Se funde el cielo y las luces se confunden
en este Viernes, que refleja la agonía
de quien dio Su vida por mi alma
sabiendo que, sin El, yo moriría.
Suenan, al paso, los tambores;
ondean , al viento, las banderas,
y los rosarios, entre mil manos , se mueven
mientras se derrite la cera de las velas.
Un murmullo de oraciones puebla el aire;
el roce de los pies da brillo al suelo,
los capirotes se inclinan en la noche
y una blanca paloma se alza en vuelo.
El silencio se hace ante un quejido
que eriza hasta el vello de mi alma.
Suena una saeta que ha surgido
ante el Cristo que , en la cruz, hoy se desangra.

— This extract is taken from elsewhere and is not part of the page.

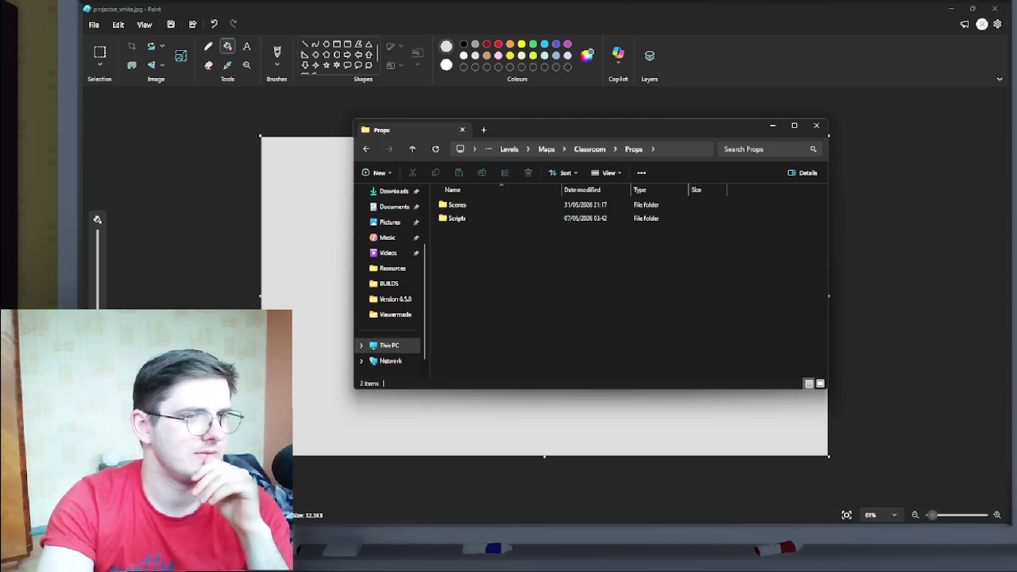
key("alt+Left")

Manos piadosas se elevan suplicantes.
El Cristo parece que calla y mira.
Nunca he visto esa mirada tan distante
ni, quizá, la vuelva a ver en esta vida.
Unos focos se encienden en la noche
y la dulce virgen ¡ Madre mía !
solloza, sin lanzarnos un reproche,
como esperando que haya alguien que la siga.
Calla la saeta en un instante;
de nuevo resuenan las trompetas.
Se aleja el paso con pie firme
y su eco, en la calle, aún resuena.
Una flor, que adornaba aquella Virgen,
ilesa, entre tanto pie, sigue en el suelo.
La tomo, sin saber que alguien persigue
hallar en aquella flor algún consuelo.
Levanto los ojos y una lágrima
resbala en el dulce rostro de una niña.
Mira la flor y, en un instante
cuando se la doy, su rostro se ilumina.